Исходный текст:
┌────────
Эйнштейн вошел в свой кабинет в Фулд-холле и, кивнув в сторону Оппенгеймера, бросил помощнику: «Какой narr [дурак]». Эйнштейн, конечно, не ставил Америку на одну доску с фашистской Германией и не считал, что Оппенгеймеру следовало бежать. В то же время его глубоко тревожил разгул маккартизма. В начале 1951 года он написал своей знакомой, королеве Бельгии Елизавете: «Немецкая драма прежних лет повторяется: люди покоряются без сопротивления и становятся на сторону сил зла». Эйнштейн опасался, что, сотрудничая с государственной дисциплинарной комиссией, Оппенгеймер не только испытает унижение, но и придаст губительному процессу видимость законности.
Чутье не обмануло Эйнштейна. Время покажет, что Роберт совершил ошибку. «Оппенгеймер не кочевник вроде меня, – признался Эйнштейн близкому другу Джоанне Фантовой. – Я родился в слоновьей шкуре, меня никто не может обидеть». А Оппенгеймера, на его взгляд, было легко ранить – и запугать.
В конце февраля, когда Оппенгеймер вносил последние штрихи в письмо с ответом на обвинения КАЭ, его старый друг Исидор Раби попытался выступить посредником в сделке, которая позволила бы Роберту вообще не участвовать в слушании. Стросс в начале года прознал о попытке Раби выйти на президента и блокировал ее. На этот раз Раби предложил непосредственно Строссу и Николсу отозвать официальное письмо с обвинениями и восстановить секретный доступ Оппенгеймера в обмен на его быстрый уход из КАЭ по собственному желанию. К тому же было непохоже, чтобы КАЭ активно прибегало к услугам Оппенгеймера как консультанта, – за последние два года он проработал в рамках консультационного контракта всего шесть дней.
Вскоре после этой встречи Гаррисон и Маркс прибыли 2 марта 1954 года в кабинет Стросса и подтвердили, что Оппенгеймер готов пойти на такой компромисс. Однако уверенный в победе Стросс отмел предложение, заявив, что о нем «не может идти и речи». Устав КАЭ, утверждал он, требовал созыва дисциплинарной комиссии. Если Оппенгеймер подаст заявление об уходе по собственному желанию в письменном виде, то «КАЭ его рассмотрит». Это не лезло ни в какие ворота, и в тот же день Гаррисон и Маркс, посоветовавшись с клиентом по телефону, решили «бороться до конца на заседании комиссии».
Письменный ответ Оппенгеймера на обвинения, имеющий формат автобиографии, поступил в КАЭ 5 марта 1954 года. Он растянулся на сорок две машинописные страницы.
Когда о происходящем узнали широкие научные круги, друзья Оппенгеймера начали звонить, чтобы выразить свою тревогу. 12 марта 1954 года из Вашингтона позвонил и спросил, чем может помочь, Ли Дюбридж. Оппенгеймер с горечью ответил: «Я думаю, в Вашингтоне могли бы кое-что сделать, если бы захотели, но сомневаюсь, что они на это пойдут. <…> Не мне вам говорить, что все это дело совершенная чушь».
└────────
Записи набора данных
┌────────
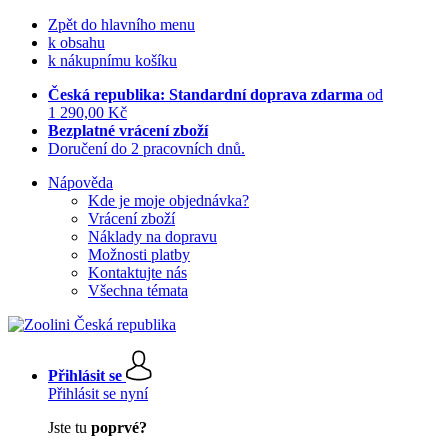
Zpět do hlavního menu
k obsahu
k nákupnímu košíku
Česká republika: Standardní doprava zdarma
od
1 290,00 Kč
Bezplatné vrácení zboží
Doručení do 2 pracovních dnů.
Nápověda
Kde je moje objednávka?
Vrácení zboží
Náklady na dopravu
Možnosti platby
Kontaktujte nás
Všechna témata
Přihlásit se
Přihlásit se nyní
Jste tu
poprvé?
└────────
Задание 1: Соберите все строки записей, содержащие слово «zboží», с учетом регистра букв.
Задание 2: Продолжите текст о деле Оппенгеймера, начав сразу после его последнего предложения.

Ответ к упражнению 1:
Bezplatné vrácení zboží
Vrácení zboží

Ответ к упражнению 2:
«Хорошо бы, если так, – ответил Дюбридж. – Будь это чушь, мы бы еще поборолись. Увы, все намного глубже». Роберт, похоже, с ним согласился и покорно приготовился пережить «канитель». Еще один друг – Джеррольд Закариас – заверил Оппи: «Вам лично нечего бояться, ей-богу, ваша позиция очень важна для страны. Устрой им ад – вот что я имею в виду».
Третьего апреля Роберт позвонил своей возлюбленной Рут Толмен и сообщил ей о грядущих событиях. Это был их первый разговор за несколько месяцев. «Невероятно приятно было услышать твой голос сегодня утром, – написала Рут в письме. – Подозреваю, что ты был слишком издерган и растерян, чтобы писать. <…> Ты постоянно в моих мыслях, дорогой, и я, конечно, очень беспокоюсь. <…> Ох, Роберт, Роберт, сколько раз это бывало с нами: мы не в силах помочь, даже если очень этого хотим».
Через несколько дней Оппенгеймеры поездом отправили Питера и Тони к старым друзьям по Лос-Аламосу, семейству Хемпельман. Весь период слушания дети проведут в Рочестере, штат Нью-Йорк. Незадолго до отъезда из Вашингтона Роберт и Китти получили письмо от старого друга Виктора Вайскопфа, который, узнав о их невзгодах, выразил поддержку и ободрение: «Ты должен знать: я и все те, кто чувствует то же самое, что и я, отчетливо понимают: ты ведешь нашу общую борьбу. Почему-то Судьба возложила на твои плечи самую тяжкую долю в этой борьбе. <…> Кто еще в этой стране способен лучше выразить дух и философию всего того, ради чего мы живем. Вспомни о нас, если ощутишь упадок духа. <…> Я прошу тебя оставаться таким, каким ты всегда был, и тогда все закончится хорошо».
Славная мысль.
Глава тридцать пятая. «Боюсь, что все это – чистый идиотизм»
Процедура извращена с самого начала.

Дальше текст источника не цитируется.